By Rheingold Giuffra Ruffo Plotkin & Hellman LLP

16 of America’s most elite universities are being sued for allegedly violating antitrust laws by colluding to limit their student’s financial aid.

The lawsuit is being filed by various law firms within the Illinois federal court on behalf of five students who previously attended some of the universities.

The schools are all a part of the 568 Presidents Group, which is an affiliation of colleges and universities which all pledge to admit students on a need-blind basis. The list of schools involved in the litigation are as follows:

  • Brown University
  • California Institute of Technology
  • University of Chicago
  • Columbia University
  • Cornell University
  • Dartmouth College
  • Duke University
  • Emory University
  • Georgetown University
  • Massachusetts Institute of Technology
  • Northwestern University
  • University of Notre Dame
  • University of Pennsylvania
  • Rice University
  • Vanderbilt University
  • Yale University

According to the lawsuit, nine of the universities – Columbia, Duke, Georgetown, Dartmouth, MIT, Notre Dame, UPENN, Vanderbilt, and Northwestern – have favored wealthier candidates when making admissions decisions. In addition, some of these schools also considered applicants’ requests for financial aid when considering which students are given a spot off the waitlist.

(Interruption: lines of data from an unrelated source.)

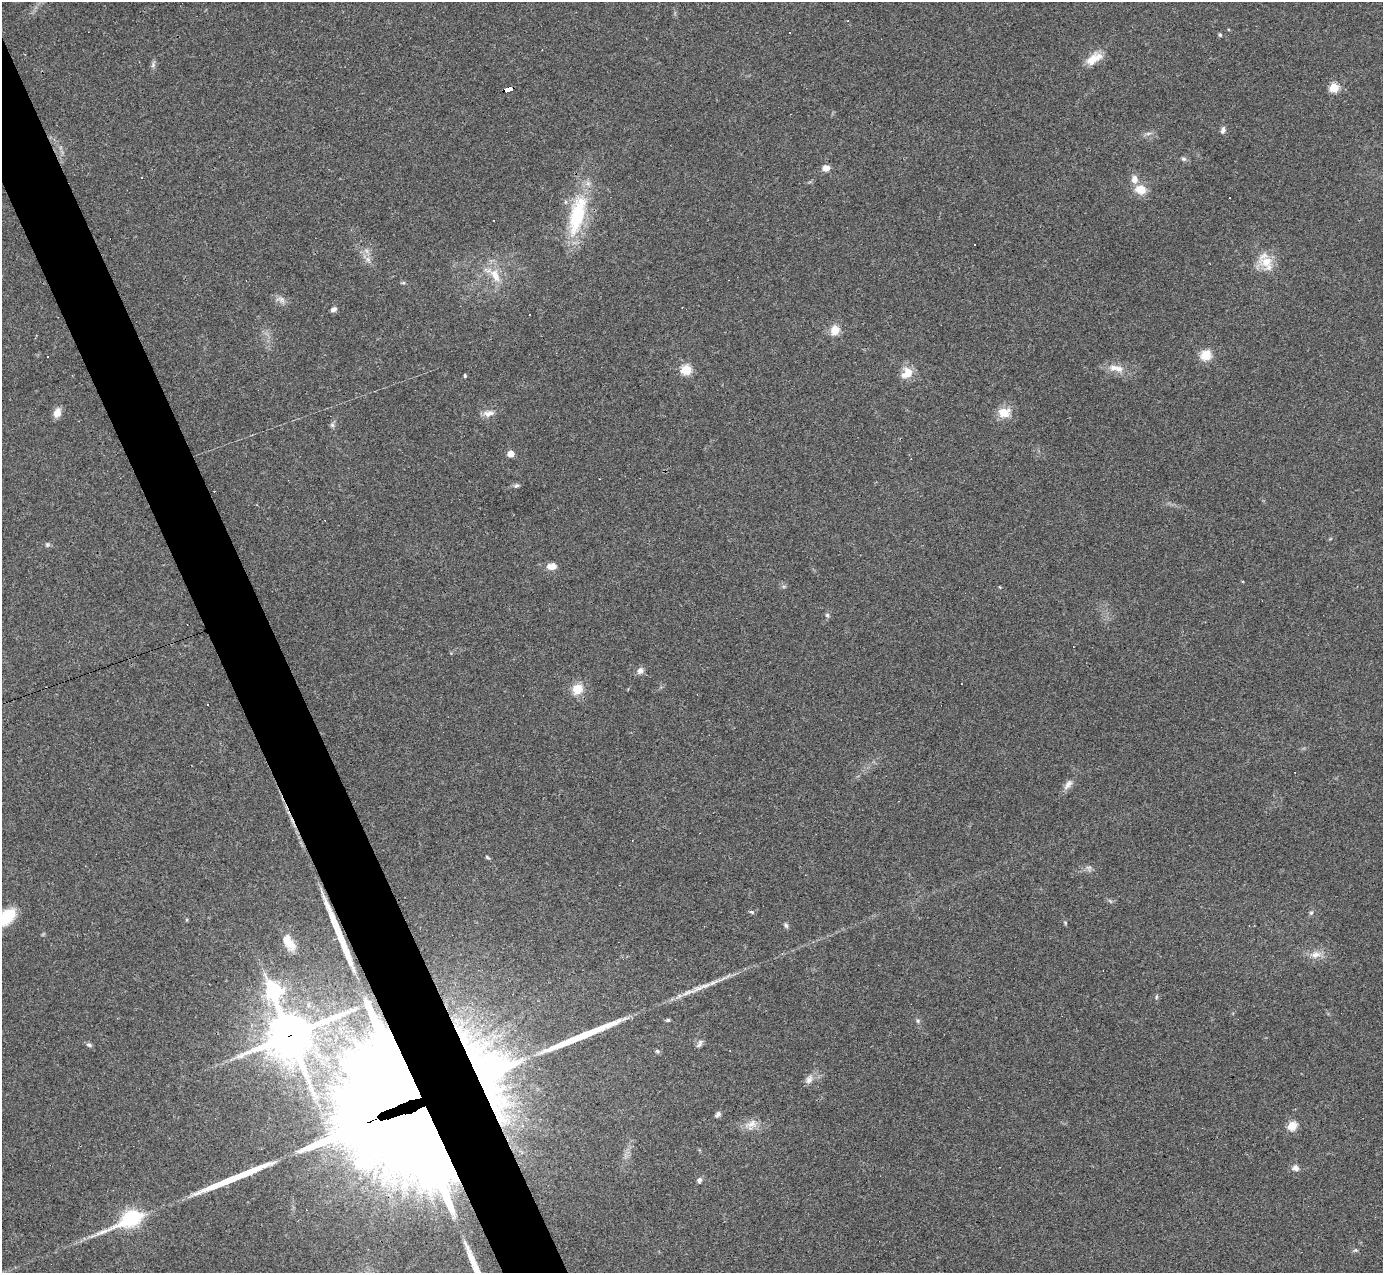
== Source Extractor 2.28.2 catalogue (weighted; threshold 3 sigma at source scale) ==
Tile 11 of 4 x 4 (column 3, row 3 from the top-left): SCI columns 2761-4141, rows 1548-2818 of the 5521 x 5507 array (HDU 1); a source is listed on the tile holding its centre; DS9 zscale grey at full resolution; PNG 1385 x 1275 px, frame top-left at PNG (2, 2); no overlay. Shown black and unused: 4% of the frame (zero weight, under 3 of 4 exposures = <1% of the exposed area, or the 3 px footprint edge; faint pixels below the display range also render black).
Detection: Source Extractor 2.28.2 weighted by HDU 2 'WHT'; one run over the whole footprint, this tile lists its part. Background 0.0844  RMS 0.0057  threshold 0.0257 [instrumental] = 3 sigma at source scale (4.5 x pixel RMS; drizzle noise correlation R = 1.50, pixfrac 1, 0.05/0.05 arcsec/px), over >= 5 px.
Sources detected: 92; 1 too faint to see at this stretch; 2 inside a brighter object's white glare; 14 cosmic-ray / hot-pixel residue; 3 long thin detections or spike segments (spike, bleed or trail) — not listed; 5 inside a brighter listed object's ellipse — not listed separately; the other 67 listed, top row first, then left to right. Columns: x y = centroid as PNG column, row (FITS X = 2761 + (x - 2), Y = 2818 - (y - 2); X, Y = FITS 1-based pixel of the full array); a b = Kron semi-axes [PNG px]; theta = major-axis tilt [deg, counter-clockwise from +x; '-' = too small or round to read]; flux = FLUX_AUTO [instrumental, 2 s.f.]
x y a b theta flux
1220 35 4 4 - 1.1
1091 60 22 11 44 8.5
153 65 8 5 75 1.4
1334 87 5 5 - 33
508 89 8 4 19 190
1223 130 9 5 74 1.9
1148 133 9 4 9 1.5
1184 159 7 5 -15 1.3
826 168 8 7 - 3.7
1135 179 10 8 87 4.2
1140 189 12 10 -14 8.5
577 214 52 17 76 43
975 245 2 2 - 0.51
368 259 9 6 -63 2.5
1266 262 21 15 2 11
495 275 22 11 -64 10
403 283 6 4 1 0.8
282 299 10 7 -46 2.8
333 309 7 5 29 1.8
835 330 12 11 - 6.6
1206 355 12 10 32 9.3
1119 368 12 10 -17 4.6
686 370 5 5 - 45
907 373 14 11 39 8.5
465 376 4 3 - 0.85
57 412 11 8 68 5.2
488 413 16 8 9 4.2
1004 413 15 12 -1 8.9
332 425 7 5 -45 1.2
510 454 5 5 - 10
516 485 7 6 - 1.2
47 544 6 5 - 0.97
552 566 9 6 7 5.7
827 615 5 5 - 1.1
640 671 9 7 53 2.8
577 689 13 11 43 9.3
207 704 3 2 - 0.87
1068 784 17 7 53 3.4
487 857 6 4 -31 0.78
1089 868 9 7 -55 1.8
752 912 6 4 -2 0.97
1311 913 7 5 73 1.3
6 917 22 12 40 21
1065 923 5 4 - 0.63
786 925 8 6 -62 1.3
289 944 18 12 -52 7.9
1316 954 15 10 17 5.4
698 988 23 6 19 6.2
273 991 9 7 -70 170
1156 997 6 4 89 0.78
668 1020 5 4 - 0.95
918 1021 6 5 - 1
290 1035 17 14 25 1900
699 1043 12 6 57 1.9
89 1045 8 5 -27 1.4
657 1051 6 5 - 1.1
488 1070 74 48 -62 230
305 1074 15 6 -68 4.4
809 1079 13 9 52 3.4
718 1114 6 6 - 1.8
412 1121 62 51 -72 7600
752 1124 19 11 21 5.9
1292 1126 5 5 - 25
1295 1168 9 7 3 2.7
699 1180 7 6 - 1.7
129 1219 36 13 26 43
1355 1250 6 5 - 0.94
Overlapping masked pixels (flux is a lower limit): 4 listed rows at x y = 508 89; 290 1035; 488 1070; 412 1121
Isophote crosses this tile's border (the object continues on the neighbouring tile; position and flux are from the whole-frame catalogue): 1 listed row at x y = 6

The lawsuit alleges that the other seven schools – Brown, Cornell, Rice, Emory, CalTech, UChicago, and Yale – “may or may not have adhered to the need-blind admissions policies, but they nonetheless conspired with the other defendants”.

The plaintiffs state that these universities devised a price-fixing scheme consisting of a particular methodology used to determine how much financial aid would be awarded to each applicant. The lawsuit specifically states that the defendants “have participated in a price-fixing cartel that is designed to reduce or eliminate financial aid as a locus of competition, and that in fact has artificially inflated the net price of attendance for students receiving financial aid.”

If these claims fall true, this would be a grave violation of Section 568 of the Improving America’s Schools Act of 1994 which dictates that universities can collaborate while developing their financial aid formulas, however, they are not permitted to consider financial need when determining which applicants will gain admission.

The five plaintiffs stated that these violations are “particularly egregious because it has narrowed a critical pathway to upward mobility that admission to their institutions represents”.

In addition to demanding that these institutions end their “conspiratorial conduct”, the plaintiffs are seeking compensation for all U.S. citizens and permanent residents who have:

  • Enrolled in one of the listed full-time undergraduate programs
  • Received need-based financial aid
  • Paid tuition or room and board not fully covered by their financial aid award

According to the plaintiffs’ lawyers, over 170,000 former students could be eligible to join the suit as plaintiffs.

This case is potentially far more damaging to the reputation of Universities across America than the infamous 2019 Varsity Blues Scandal. In the former case, the blame was rightfully placed on individual people who behaved criminally and tried to finagle their way into prestigious universities. In this case, however, the blame entirely falls on the institutions themselves for devising a plan to cheat students out of aid money they rightfully deserved.